• WHAT THE TASK ASKS:
Retype the rows below from the very first line up to and including the line that contains "softer terracotta hues, while".

Top of GIVEN RECORDS

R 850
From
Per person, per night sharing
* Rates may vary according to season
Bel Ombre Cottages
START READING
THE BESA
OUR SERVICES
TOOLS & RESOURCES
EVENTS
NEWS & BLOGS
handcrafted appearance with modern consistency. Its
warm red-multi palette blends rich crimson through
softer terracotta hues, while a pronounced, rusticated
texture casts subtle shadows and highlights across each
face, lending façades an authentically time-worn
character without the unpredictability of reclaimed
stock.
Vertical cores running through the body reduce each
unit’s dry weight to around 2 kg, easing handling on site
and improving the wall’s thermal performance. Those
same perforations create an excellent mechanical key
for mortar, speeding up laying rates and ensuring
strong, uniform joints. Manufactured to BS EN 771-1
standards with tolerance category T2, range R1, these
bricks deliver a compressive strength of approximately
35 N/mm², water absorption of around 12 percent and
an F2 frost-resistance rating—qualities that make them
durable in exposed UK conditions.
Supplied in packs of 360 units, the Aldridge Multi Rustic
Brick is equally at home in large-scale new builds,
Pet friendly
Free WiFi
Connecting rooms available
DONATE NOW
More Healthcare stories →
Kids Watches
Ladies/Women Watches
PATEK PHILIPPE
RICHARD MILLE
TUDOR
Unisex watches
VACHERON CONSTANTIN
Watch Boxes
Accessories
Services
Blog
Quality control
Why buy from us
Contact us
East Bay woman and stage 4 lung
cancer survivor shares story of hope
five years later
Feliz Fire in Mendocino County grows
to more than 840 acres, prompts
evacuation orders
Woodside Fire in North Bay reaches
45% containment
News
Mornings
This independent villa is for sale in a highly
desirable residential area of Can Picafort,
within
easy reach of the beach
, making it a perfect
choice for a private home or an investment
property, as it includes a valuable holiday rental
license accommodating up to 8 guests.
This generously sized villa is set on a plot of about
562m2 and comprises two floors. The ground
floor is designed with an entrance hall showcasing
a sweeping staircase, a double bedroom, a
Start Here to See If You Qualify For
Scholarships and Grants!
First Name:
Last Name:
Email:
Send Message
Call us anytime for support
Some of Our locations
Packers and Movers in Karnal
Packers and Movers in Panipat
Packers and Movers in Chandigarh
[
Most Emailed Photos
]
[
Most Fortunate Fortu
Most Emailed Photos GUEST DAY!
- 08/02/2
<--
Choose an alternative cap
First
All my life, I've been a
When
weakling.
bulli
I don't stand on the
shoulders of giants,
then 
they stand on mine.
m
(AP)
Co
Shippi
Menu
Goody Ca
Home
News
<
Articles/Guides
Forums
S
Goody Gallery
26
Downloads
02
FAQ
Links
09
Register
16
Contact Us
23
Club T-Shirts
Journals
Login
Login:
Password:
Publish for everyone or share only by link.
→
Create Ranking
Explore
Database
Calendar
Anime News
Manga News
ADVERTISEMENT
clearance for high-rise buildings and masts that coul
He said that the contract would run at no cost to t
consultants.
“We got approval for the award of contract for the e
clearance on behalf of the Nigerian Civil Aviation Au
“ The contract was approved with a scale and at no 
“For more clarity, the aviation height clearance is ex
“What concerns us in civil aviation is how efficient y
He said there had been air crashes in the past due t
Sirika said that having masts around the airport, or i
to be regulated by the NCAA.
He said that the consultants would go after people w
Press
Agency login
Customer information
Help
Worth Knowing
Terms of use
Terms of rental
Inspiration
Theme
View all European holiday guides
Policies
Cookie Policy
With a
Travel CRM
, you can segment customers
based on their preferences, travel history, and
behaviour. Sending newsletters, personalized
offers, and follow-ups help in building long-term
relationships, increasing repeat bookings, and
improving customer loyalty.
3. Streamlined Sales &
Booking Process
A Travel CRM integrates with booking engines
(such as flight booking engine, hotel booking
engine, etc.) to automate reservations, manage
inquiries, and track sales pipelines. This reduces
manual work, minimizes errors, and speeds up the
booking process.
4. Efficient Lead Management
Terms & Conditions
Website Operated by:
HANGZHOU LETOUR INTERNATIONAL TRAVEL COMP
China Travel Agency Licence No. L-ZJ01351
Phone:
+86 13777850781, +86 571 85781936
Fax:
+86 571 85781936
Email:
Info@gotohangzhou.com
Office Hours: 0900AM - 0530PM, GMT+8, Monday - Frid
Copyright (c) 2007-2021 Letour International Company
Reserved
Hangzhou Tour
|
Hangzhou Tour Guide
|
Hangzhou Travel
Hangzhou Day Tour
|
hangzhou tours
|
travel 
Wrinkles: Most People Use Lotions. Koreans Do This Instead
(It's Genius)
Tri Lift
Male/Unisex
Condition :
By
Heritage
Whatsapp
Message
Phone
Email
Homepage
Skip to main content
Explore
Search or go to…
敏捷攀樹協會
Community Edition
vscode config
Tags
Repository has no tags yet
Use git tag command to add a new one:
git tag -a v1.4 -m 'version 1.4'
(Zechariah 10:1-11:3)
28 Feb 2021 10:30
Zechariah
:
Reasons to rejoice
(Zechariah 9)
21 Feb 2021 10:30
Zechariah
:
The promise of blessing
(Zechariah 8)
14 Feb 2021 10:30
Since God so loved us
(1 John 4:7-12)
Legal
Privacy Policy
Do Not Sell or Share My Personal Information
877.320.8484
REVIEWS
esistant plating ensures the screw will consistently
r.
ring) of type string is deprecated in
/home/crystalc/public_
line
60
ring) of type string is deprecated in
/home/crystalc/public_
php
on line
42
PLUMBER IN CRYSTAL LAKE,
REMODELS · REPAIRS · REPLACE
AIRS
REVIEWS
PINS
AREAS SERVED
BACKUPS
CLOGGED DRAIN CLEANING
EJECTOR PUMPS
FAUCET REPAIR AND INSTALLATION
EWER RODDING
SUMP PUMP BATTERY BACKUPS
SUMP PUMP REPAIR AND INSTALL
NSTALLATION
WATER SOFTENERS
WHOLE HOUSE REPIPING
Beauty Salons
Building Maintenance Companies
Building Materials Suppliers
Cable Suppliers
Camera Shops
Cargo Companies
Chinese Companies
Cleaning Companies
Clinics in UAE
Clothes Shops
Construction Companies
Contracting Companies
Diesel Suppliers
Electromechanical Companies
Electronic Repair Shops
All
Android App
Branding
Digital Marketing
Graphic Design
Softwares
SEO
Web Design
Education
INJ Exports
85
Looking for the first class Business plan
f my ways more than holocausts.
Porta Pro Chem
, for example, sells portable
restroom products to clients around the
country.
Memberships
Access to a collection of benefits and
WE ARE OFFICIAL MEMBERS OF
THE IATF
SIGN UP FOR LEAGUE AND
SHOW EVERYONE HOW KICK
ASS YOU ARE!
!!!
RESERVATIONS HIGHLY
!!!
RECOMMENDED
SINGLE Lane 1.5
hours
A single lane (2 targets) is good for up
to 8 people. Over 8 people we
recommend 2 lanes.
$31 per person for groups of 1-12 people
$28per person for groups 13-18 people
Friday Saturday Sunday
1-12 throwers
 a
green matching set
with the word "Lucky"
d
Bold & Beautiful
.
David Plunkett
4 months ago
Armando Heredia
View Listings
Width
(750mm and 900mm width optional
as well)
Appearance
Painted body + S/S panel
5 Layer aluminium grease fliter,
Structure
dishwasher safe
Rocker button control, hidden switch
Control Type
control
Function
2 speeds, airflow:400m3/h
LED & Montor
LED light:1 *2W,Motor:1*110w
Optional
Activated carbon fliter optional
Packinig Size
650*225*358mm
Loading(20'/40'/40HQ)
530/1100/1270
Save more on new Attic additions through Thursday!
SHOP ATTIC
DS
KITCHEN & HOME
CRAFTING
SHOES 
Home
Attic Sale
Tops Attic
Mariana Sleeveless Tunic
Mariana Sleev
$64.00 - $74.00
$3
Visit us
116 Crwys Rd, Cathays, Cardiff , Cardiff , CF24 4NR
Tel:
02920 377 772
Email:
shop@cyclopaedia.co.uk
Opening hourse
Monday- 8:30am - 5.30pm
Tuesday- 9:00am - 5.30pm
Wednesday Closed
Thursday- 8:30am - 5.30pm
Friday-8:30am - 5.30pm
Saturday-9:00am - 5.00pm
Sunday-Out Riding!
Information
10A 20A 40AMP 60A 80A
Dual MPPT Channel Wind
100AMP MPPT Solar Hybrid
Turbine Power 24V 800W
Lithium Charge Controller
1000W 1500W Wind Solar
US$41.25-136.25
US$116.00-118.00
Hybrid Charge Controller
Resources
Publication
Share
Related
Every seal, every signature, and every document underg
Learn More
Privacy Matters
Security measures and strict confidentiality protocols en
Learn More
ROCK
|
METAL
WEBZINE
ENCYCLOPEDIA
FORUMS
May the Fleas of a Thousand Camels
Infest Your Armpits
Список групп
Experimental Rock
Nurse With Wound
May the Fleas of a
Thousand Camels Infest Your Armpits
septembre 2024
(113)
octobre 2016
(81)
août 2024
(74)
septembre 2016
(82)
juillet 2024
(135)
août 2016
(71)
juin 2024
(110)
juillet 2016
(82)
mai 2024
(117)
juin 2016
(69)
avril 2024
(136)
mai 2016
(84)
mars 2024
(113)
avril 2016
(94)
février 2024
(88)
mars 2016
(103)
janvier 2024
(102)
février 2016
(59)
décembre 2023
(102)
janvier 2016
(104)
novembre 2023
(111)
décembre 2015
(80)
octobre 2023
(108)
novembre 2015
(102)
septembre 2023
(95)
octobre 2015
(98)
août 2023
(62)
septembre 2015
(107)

Bottom of GIVEN RECORDS

• ANSWER AREA:
R 850
From
Per person, per night sharing
* Rates may vary according to season
Bel Ombre Cottages
START READING
THE BESA
OUR SERVICES
TOOLS & RESOURCES
EVENTS
NEWS & BLOGS
handcrafted appearance with modern consistency. Its
warm red-multi palette blends rich crimson through
softer terracotta hues, while a pronounced, rusticated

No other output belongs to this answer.